How This Began…

Today I ran across the article written by Andrea Grimes for the Dallas Observer in November, 2010.  This was a few months after Lisa went missing and the in-depth article grabbed the interest of CBS 48 Hrs.   This article gives a detailed account of much that went on in the beginning of the investigation and we will be eternally grateful to Ms Grimes and to the Dallas Observer for helping us bring Lisa’s case to the public.

http://www.dallasobserver.com/news/lisa-stone-turned-to-facebook-to-reunite-with-her-high-school-girlfriends-they-turned-to-facebook-to-solve-the-mystery-of-her-disappearance-6419928

Impossible to Forget

I haven’t blogged about Lisa or the case in a while, but today my thoughts keep returning to Lisa.  Lately I feel very discouraged about the case, about getting older, about time passing me by, about life in general.  I wish Lisa was here to have a heart-to-heart.  Lisa was a wonderful listener, attentive, thoughtful, caring, empathetic.  She loved when people opened up to her and I still miss our talks and shared laughs.

Lisa would be 57 now, and as I am nearing that milestone…and dreading it..I think of her and wonder what she would say about this mid-life funk I’m going through.  She always seemed to find humor in life and I can just hear her deep chuckle as she would surely scold me for my pity party.   I wish for one more talk with Lisa…one more day to ponder life’s oddities.  I wish I could see her once again and tell her how much her friendship meant to me.

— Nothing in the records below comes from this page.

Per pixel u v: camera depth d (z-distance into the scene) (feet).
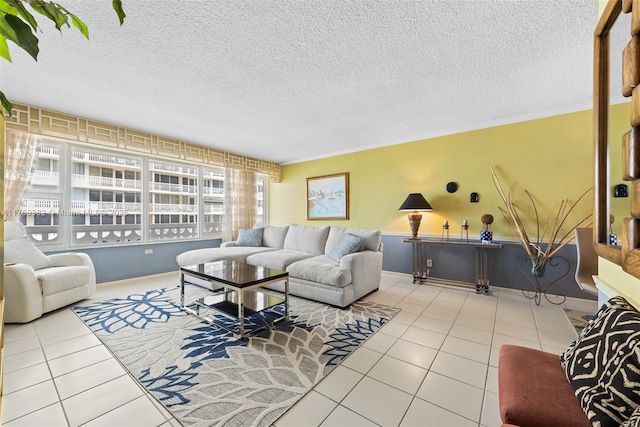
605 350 3.13
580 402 3.06
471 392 5.08
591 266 8.30
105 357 6.18
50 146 11.01
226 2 5.23
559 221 10.27
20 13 1.76
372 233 11.71
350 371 5.72
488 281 11.48
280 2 5.25
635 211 3.14
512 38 6.28
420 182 13.55
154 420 4.38
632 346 2.83
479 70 7.62
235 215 17.13
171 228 14.92
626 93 3.34
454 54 6.89
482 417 4.48
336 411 4.60
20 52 6.84
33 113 9.92
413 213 13.12
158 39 6.27
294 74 7.80
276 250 13.55
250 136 13.71
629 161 3.20
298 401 4.83
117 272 12.72
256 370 5.73
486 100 9.52
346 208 16.24
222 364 5.94
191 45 6.49
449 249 12.70
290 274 10.40
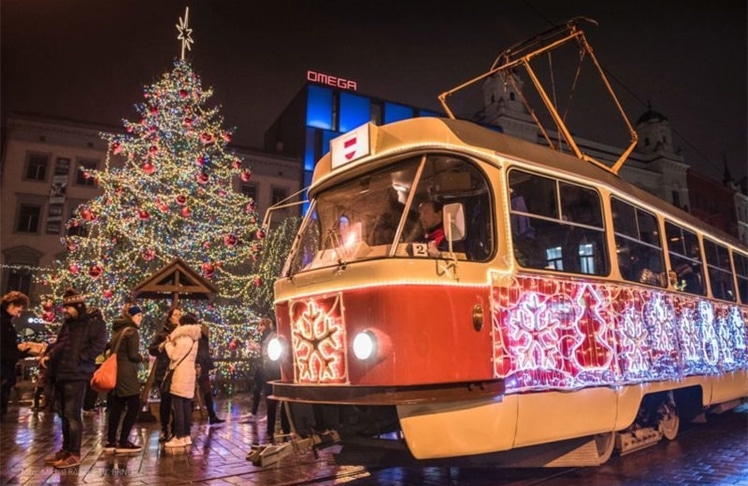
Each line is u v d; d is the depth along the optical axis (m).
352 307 4.34
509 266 4.69
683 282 7.28
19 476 5.57
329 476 5.60
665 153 47.47
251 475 5.66
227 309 15.72
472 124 5.10
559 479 5.27
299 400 4.48
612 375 5.34
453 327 4.23
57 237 29.92
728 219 52.41
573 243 5.38
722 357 7.82
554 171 5.38
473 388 4.20
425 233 4.55
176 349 7.33
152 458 6.50
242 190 33.62
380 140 5.04
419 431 4.05
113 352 6.79
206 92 16.03
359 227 5.04
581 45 8.09
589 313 5.27
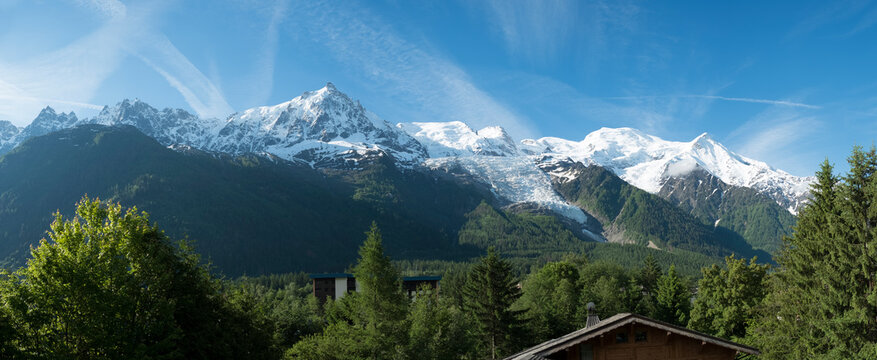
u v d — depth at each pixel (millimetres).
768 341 56938
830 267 51000
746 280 84375
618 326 39250
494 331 91562
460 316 88375
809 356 51594
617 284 138250
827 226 54500
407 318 67625
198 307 38531
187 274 38562
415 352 63594
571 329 110875
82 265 32781
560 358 40812
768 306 59562
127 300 33156
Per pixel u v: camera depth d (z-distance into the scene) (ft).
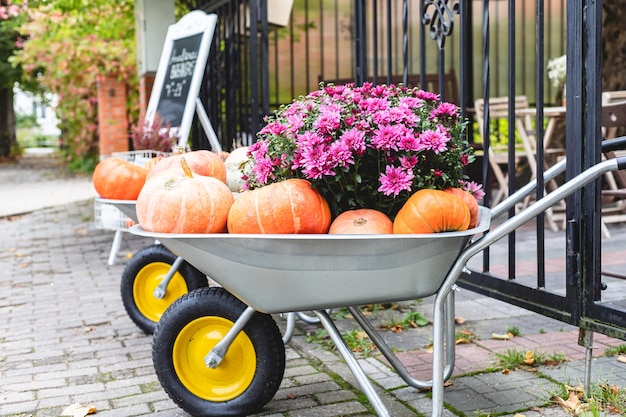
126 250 20.26
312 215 6.98
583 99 7.77
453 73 23.63
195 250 7.06
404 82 11.33
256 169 7.46
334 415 8.30
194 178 7.45
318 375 9.67
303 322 12.34
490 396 8.62
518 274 14.14
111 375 10.02
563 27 26.68
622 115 13.04
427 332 11.46
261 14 15.08
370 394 7.13
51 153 87.40
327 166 6.89
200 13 15.24
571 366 9.55
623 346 10.07
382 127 6.97
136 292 11.94
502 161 19.74
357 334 11.26
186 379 8.27
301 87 25.82
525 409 8.20
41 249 20.97
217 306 8.05
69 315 13.42
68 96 48.16
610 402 8.16
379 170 7.13
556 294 8.29
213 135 14.84
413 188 7.16
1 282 16.69
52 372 10.21
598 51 7.58
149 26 23.13
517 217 6.70
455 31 26.25
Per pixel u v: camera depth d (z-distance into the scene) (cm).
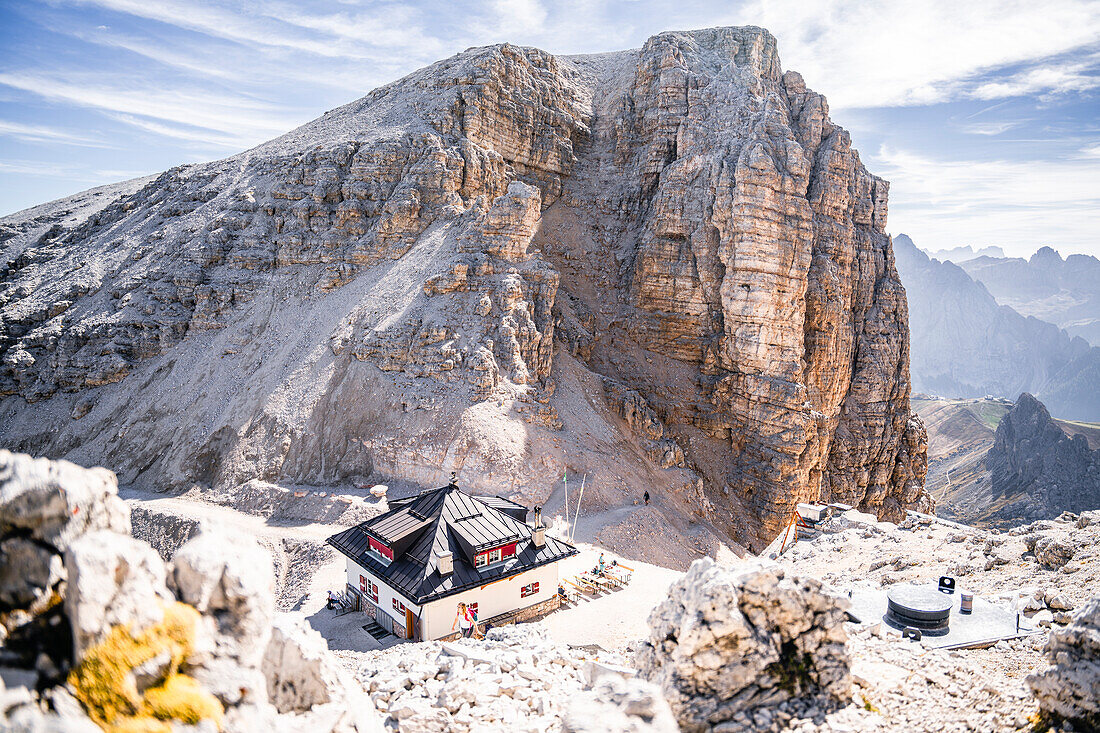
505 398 7444
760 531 8606
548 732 1590
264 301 9069
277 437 7531
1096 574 2794
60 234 12438
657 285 10056
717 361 9594
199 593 1136
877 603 2778
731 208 9181
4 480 1075
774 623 1645
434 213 9312
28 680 964
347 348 8075
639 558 6106
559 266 10656
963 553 3588
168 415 8225
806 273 9238
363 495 6825
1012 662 2161
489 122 10412
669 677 1562
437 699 1756
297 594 5166
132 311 9225
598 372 9500
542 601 4484
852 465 10406
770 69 12594
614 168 11694
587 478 7125
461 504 4597
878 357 10881
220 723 1021
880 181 11744
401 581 4122
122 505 1221
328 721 1283
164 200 11162
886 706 1652
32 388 8975
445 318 7994
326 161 9788
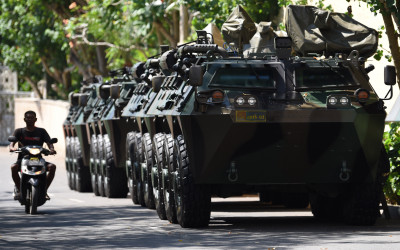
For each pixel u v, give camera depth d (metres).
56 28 98.62
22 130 44.34
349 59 35.56
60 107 121.44
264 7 60.88
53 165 44.50
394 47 40.94
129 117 51.00
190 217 34.59
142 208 46.84
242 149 33.34
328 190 35.34
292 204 46.00
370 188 34.75
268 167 33.84
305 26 38.66
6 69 151.25
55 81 142.50
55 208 47.50
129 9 82.38
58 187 68.44
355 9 52.84
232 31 43.91
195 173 33.75
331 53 38.59
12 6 106.50
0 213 44.56
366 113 33.28
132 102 50.97
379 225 35.78
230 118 32.81
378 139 33.62
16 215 43.25
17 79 152.25
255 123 32.84
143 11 77.69
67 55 114.06
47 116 130.00
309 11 38.69
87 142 62.75
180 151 34.53
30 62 129.50
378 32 40.00
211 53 35.78
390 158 40.50
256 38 43.34
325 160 33.84
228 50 40.72
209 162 33.50
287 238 31.20
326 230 33.81
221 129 33.00
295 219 39.25
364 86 35.03
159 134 40.53
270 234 32.56
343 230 33.75
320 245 29.08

In June, it will be 6 years since Lisa went missing.  So much has happened in that passage of time, so much I would like to discuss with her.  What would she look like today?  Would she have changed much?  Would she have found some way out of her troubling situation?  I wonder many things, but the one thing I know is that Lisa would still be the same girl I went to school with.  She would still find joy in the little things, like reminiscing with her high school friends and sharing “privileged information” as she liked to call our gossip sessions.  Lisa would still have that wonderful ability to make a friend of each person she met.

No matter how things change or how much time passes, Lisa remains that person impossible to forget.  I haven’t forgotten you, Lisa…and I hope and pray that the person who took you from us is never able to forget.  I fear that justice may elude us and the person responsible will remain free, but I pray that person is never free from his conscience and thoughts of Lisa.